Of course, over time, you also come to accept certain...shortcomings. I'll probably never be able to grow dinnerplate dahlias here in Texas, and my husband will probably never pick his clothes up off the bedroom floor without being told. But that's ok. You learn. You adapt. You grow.
Posted by Tamara at 12:27 PM
Tuesday, February 06, 2007
Sorry for the long lull, everyone. We've been enduring an unusually cold and wet winter here in Dallas -- making NOAA's predictions half-right -- and I try to keep my whining to a minimum during such times, since it really isn't that bad here compared to where some of you are. I grew up in Western Pennsylvania, so believe me when I say I know what a really shitty winter is like.
It's nice that we've gotten so much rain in DFW over the past couple of months, however, as some of the reservoirs have actually rebounded to acceptable levels. The Palmer Drought Severity Index for North Central Texas is even registering at "slightly wet". Wow!
I did manage to get to the Community Garden before some really nasty weather hit in January, and was shocked to find the huge purple broccoli pictured at right. The plant tag was gone, but I'm pretty sure it was a 'Violet Queen'. Really beautiful (and delicious...ahem), and nearly a foot across. I haven't been out to the plot since. I expect everything else is dead by now.

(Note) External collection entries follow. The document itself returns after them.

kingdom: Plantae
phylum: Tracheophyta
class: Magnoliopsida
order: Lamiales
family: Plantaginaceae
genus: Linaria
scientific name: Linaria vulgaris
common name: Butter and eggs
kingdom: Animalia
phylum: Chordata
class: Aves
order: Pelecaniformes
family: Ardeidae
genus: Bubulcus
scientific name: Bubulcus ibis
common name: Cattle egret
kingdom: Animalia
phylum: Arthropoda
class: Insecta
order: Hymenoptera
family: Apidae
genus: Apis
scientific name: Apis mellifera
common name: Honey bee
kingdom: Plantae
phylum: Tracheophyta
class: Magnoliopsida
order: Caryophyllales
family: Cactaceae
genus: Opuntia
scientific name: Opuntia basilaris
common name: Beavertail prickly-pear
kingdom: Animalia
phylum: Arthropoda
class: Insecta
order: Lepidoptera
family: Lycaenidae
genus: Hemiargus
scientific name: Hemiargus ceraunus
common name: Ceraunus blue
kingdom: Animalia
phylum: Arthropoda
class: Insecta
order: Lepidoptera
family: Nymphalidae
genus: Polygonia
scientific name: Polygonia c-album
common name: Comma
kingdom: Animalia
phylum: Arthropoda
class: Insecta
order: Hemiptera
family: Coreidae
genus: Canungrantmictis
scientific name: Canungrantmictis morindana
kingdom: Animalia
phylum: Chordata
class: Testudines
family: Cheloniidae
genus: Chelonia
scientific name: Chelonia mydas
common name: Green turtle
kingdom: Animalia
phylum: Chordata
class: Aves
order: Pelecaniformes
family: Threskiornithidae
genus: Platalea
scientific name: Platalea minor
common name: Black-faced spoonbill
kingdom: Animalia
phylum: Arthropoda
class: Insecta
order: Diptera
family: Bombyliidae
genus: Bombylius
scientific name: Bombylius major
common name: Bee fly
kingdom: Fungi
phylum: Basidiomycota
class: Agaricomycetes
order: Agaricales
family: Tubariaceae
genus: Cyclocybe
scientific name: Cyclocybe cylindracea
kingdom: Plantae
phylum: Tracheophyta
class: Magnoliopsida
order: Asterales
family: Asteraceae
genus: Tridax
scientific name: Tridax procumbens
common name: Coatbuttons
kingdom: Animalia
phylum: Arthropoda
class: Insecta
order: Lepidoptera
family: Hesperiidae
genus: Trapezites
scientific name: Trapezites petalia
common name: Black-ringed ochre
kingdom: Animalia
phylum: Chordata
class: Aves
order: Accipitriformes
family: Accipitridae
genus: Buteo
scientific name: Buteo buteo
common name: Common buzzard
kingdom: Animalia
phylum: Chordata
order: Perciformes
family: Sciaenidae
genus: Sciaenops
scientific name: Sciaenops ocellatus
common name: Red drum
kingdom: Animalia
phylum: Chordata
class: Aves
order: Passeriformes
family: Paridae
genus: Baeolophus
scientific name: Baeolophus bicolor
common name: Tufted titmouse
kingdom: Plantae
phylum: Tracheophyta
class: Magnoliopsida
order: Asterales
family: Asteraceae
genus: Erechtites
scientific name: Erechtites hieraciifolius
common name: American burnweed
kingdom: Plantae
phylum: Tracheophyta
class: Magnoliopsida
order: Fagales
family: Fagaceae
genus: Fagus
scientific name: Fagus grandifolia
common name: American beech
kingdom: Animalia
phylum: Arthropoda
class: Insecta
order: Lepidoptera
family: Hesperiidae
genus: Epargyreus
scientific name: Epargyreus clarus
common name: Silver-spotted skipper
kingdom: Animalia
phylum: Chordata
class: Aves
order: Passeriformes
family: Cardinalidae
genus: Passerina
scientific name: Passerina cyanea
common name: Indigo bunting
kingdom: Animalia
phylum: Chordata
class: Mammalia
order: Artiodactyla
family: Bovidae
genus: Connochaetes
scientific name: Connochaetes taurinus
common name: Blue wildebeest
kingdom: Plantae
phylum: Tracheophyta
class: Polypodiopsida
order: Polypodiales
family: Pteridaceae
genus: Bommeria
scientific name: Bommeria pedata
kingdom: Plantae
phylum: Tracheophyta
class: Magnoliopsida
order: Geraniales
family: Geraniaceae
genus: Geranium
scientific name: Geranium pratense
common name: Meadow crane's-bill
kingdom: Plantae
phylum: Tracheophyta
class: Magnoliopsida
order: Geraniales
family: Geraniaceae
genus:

Online winter plant shopping has been kept to a minimum this year. I've really cut down on the number of retailers I use too. Annie's, Big Dipper, Burpee, and Bluestone will all get some of my money as a repeat customer this year, but few others will. I'm trying Zone 9 Tropicals for the first time, as they have great prices on a couple of passiflora I wanted. If you have a bad experience with an online nursery, let other gardeners know by leaving your opinion over at Garden Watchdog, a great site run by the folks at Dave's Garden.
It's already time to start tomato seeds here in Texas, but I haven't gotten around to it just yet. My enthusiasm for tomatoes seems to wan a little every year. The plants at the Comm. Garden got really big and did well for the most part, but the naughty mockingbirds love toms just as they're ripening....and when you're not monitoring the fruits every day, the birds tend to have a party in your absence. Also, tomato plants shut down here around July due to the heat, (but usually rebound in September for a weak second crop), so you spend a couple of months waiting for them to wake up. I guess some bird netting will be in order, at least. I'm not trying any new tomato types this year, though. I think I've learned my lesson in the "That's Really Cool, I Wonder If It'll Grow Here..." department.
Not much else is new plant-wise at this point. I've been running two humidifiers in the house almost constantly and have not seen one single spider mite on anything.
For reader "emmat" who commented on my last post about the ZZ Plant: I know ZZ's are supposed to be really difficult to kill, unless you overwater them. They are considered a tropical houseplant, very rubber/jade-like with a water-holding tuber. Mine actually didn't put up a spath (yet) but is sprouting new leaf stems like mad. I guess it really likes its spot next to Capt. Jack...who wouldn't? :)
In closing...I can't wait until Spring. There, I said it!